Some may ask, didn't we mention earlier that B\^2 Hub directly verifies the validity of the batch upon receipt? Why is there a need to "double-check" the ZK proof? Why not directly disclose the verification process of the batch and allow people to challenge it? Why introduce ZK proofs? This is actually to compress the computational traces sufficiently small. If the entire verification process of Layer2 transactions and the computation flow that generates state changes were disclosed in the form of logic gates and Bitcoin scripts, it would result in a massive data size. However, after ZK-ifying, the data size can be compressed to a great extent before being published.
Here is a rough summary of B\^2's workflow:
- The sequencer of B\^2 is responsible for generating new Layer2 blocks and aggregating multiple blocks into a data batch.
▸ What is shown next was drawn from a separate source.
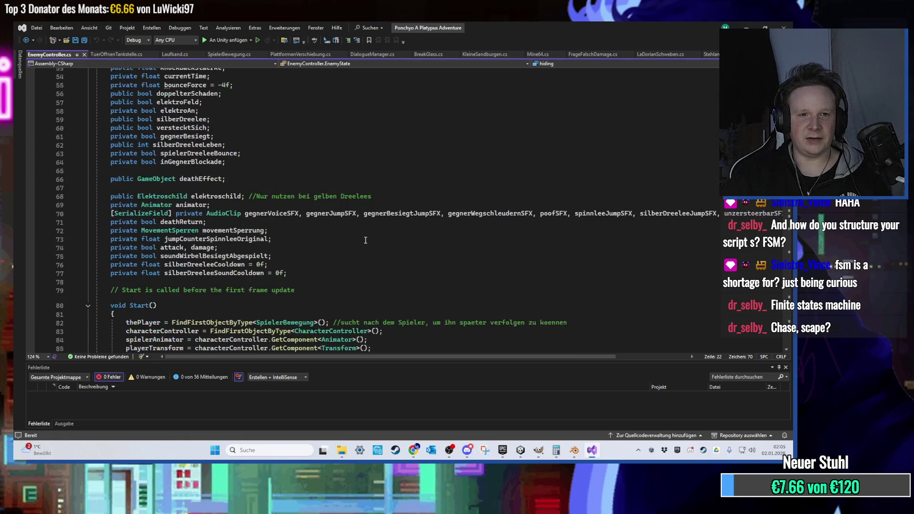
scroll(362, 241, "up", 10)
scroll(362, 243, "up", 7)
The data batch is sent to the aggregator and validator nodes within the B\^2 Hub network.
- The aggregator sends the data batch to the prover nodes, which generate the corresponding zero-knowledge proof. The ZK proof is then sent to B\^2's DA and validator network (B\^2 Hub).
- B\^2 Hub nodes verify whether the ZK proof sent by the aggregator corresponds to the batch sent by the sequencer. If they correspond, the verification passes. The data hash and storage index of the verified batch will be sent to the Bitcoin chain by a designated B\^2 Hub node (called the Committer).
- The B\^2 Hub node will publicly disclose the entire computational process of verifying the ZK proof, sending the commitment of the computation process to the Bitcoin chain, allowing anyone to challenge it. If the challenge is successful, the B\^2 Hub node that published the commitment will face economic penalties (its UTXO on the Bitcoin chain will be unlocked and transferred to the challenger).
B\^2 Network's state validation scheme introduces both ZK and fraud proofs, which actually constitutes a hybrid state validation method. As long as there is at least one honest node off-chain willing to initiate a challenge after detecting an error, it can ensure that the state transitions of B\^2 Network are sound.
According to members of the Western Bitcoin community, the Bitcoin mainnet may undergo appropriate forks in the future to support more computational functions. Perhaps in the future, directly verifying ZK proofs on the Bitcoin chain will become a reality, bringing a new paradigm shift to the entire Bitcoin Layer2. As a universal DA layer and validation layer, B\^2 Hub can not only serve as a dedicated module for B\^2 Network but also empower other Bitcoin Layer2s. In the great contest of Bitcoin Layer2, off-chain functionality expansion layers will become increasingly important, and the emergence of B\^2 Hub and BTCKB may just be the tip of the iceberg for these functionality expansion layers.